Cynthia R. O'Donoghue

Abstract

Survival of preterm and medically-complex infants has dramatically increased over the past thirty years due to significant advances in medical care and technology, however the developmental costs of survival are substantial. Comprehensive care of premature babies is critical and there is a need for more neonatal therapists, including speech-language pathologists (SLPs), with the knowledge and confidence to provide that care.

Students in graduate SLP programs often receive little clinical experience or dedicated coursework in pediatric feeding and swallowing, especially with medically-complex infants. However, hands-on and experiential learning can support the development of the necessary foundational knowledge and confidence of students entering into the profession. High-fidelity human patient simulation can provide this experience with high-risk patients in a risk-free learning environment.

This investigation examined the effect of high-fidelity human patient simulation on student knowledge of and confidence with managing physiologic stability of medically-fragile infants. A sequential, two-phase, embedded mixed methods design was employed. Two cohorts of graduate SLP students participated; the control group (Fall 2017; n = 28) and experimental group (Summer 2018; n = 24) both completed required coursework in pediatric dysphagia. All students completed all requirements of the course and also completed assessment measures at three time points: 1) prior to any didactic instruction, 2) following coursework, and 3) following the intervention. The intervention was either a written case study (control group) or a high-fidelity human patient simulation using the Super Tory® manikin (experimental group). Both conditions used the same case scenario developed by expert SLPs. Rigorous quantitative and qualitative analyses were conducted to examine student knowledge and confidence, as well as perceptions of learning in simulation (experimental group only).

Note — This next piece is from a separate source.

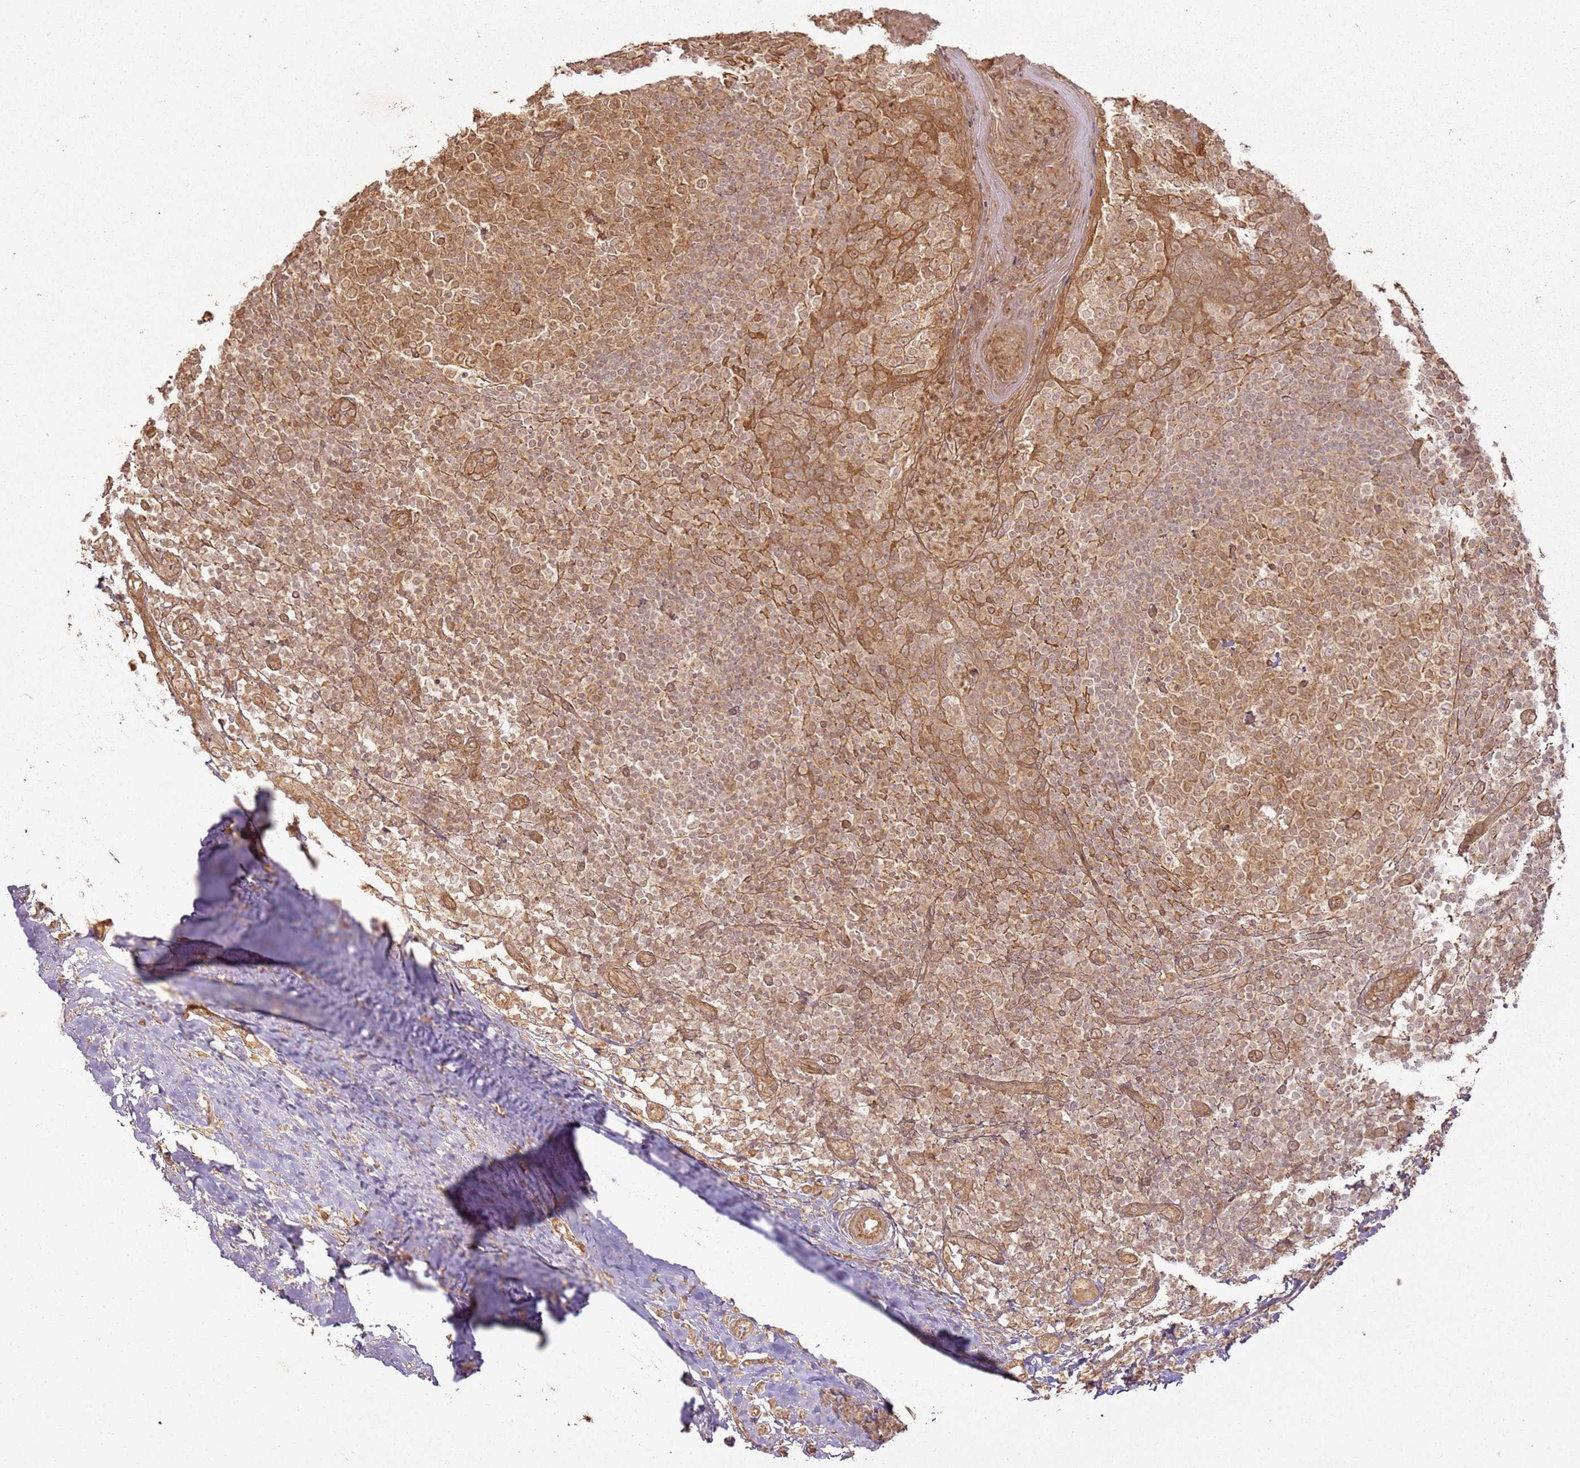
{"staining": {"intensity": "moderate", "quantity": ">75%", "location": "cytoplasmic/membranous"}, "tissue": "tonsil", "cell_type": "Germinal center cells", "image_type": "normal", "snomed": [{"axis": "morphology", "description": "Normal tissue, NOS"}, {"axis": "topography", "description": "Tonsil"}], "caption": "Immunohistochemistry (IHC) (DAB) staining of normal tonsil reveals moderate cytoplasmic/membranous protein expression in about >75% of germinal center cells.", "gene": "ZNF776", "patient": {"sex": "female", "age": 19}}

All students improved knowledge performance from pretest to posttest, and there was no significant difference between groups in knowledge at the posttest. There were significant differences between the control and experimental groups on confidence, particularly at the third timepoint. Following the simulation, the experimental group reported higher confidence than the control group with skills requiring hands-on experience. Findings of this investigation support integration of high-fidelity simulation into the SLP graduate curriculum to supplement and complement didactic and clinical training.